Hawaii’s state government cut its electricity bill by $20 million by implementing energy efficiency measures, according to Gov. Neil Abercrombie‘s website, where he recently promoted his first year accomplishments.
The State cut consumption of electricity saving how much money each year? The state saved $20 million through a competition to conserve energy in simple ways such as turning off lights and computer screens when they are not needed.
To verify the claim, Civil Beat contacted Donalyn Dela Cruz, the governor’s spokeswoman, who referred us to a press release issued by the state energy office announcing the savings. The press release references a report to the legislature, called Lead By Example. Civil Beat reviewed the report. It covers the 2010 fiscal year, which ended June 30 2010, almost six months before Abercrombie took office.
During the 2010 fiscal year, state agencies’ electricity use dropped by 2.8 percent, according to the report, and the state paid $20 million less for electricity than the previous year.
The total electricity bill for the state was $145 million for fiscal year 2010, according to the report. The total bill for 2009 was $165 million.
So, he’s right as far as that goes.
But electricity rates were higher in 2009 than they were in 2010. They actually went down in 2010. So part of the $20 million reduction in state spending was based on the change in electricity rates.

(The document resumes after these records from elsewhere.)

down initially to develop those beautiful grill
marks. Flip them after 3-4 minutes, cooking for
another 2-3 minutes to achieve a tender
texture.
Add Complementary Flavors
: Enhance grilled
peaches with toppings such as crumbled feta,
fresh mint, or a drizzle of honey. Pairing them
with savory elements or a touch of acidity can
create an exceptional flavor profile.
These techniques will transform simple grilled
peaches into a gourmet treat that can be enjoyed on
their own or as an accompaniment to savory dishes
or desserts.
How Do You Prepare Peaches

A 2.8 percent reduction in electricity use actually meant that the state saved about $4 million, not $20 million. The rest of the savings came from the lower price.
Abercrombie also says the state saved money on electricity through energy efficiency practices, such as “turning off lights and computer screens.”
However, the report concludes that it’s “difficult to determine the primary reasons” for the reduction in electricity use. The state has taken many actions to reduce electricity consumption, including encouraging office workers to reduce their usage, retrofitting lights and switching out old energy-intensive air conditioners. But it’s likely that other factors, related to the poor economy, contributed to the reduction in electricity use, such as furlough days, reduced operating budgets and staff cuts. Cooler weather may also have cut back on air conditioning use.
According to the report:
It is most likely that a combination of factors is responsible for the decrease in consumption in 2010. For example, in conjunction with energy efficiency and renewable energy development, weather differences could have changed the amount of cooling that was necessary or furlough schedules varied by department and buildings that house more than one department may have resulted in building systems not being entirely shut down on furlough days. Budget reductions also may have impacted program operations or eliminated programs which, consequently, affect energy consumption.
The bottom line: Hawaii state offices didn’t save $20 million on the government’s electricity bill during the 2010 fiscal year — they saved $4 million. And while energy savings behavior, such as turning off lights, may have been one of the reasons for the 2.8 percent decline in electricity use, it’s likely that other factors, such as furlough days, played a role. Also, Abercrombie leaves the impression that the savings were achieved in his first year in office. That’s not the case.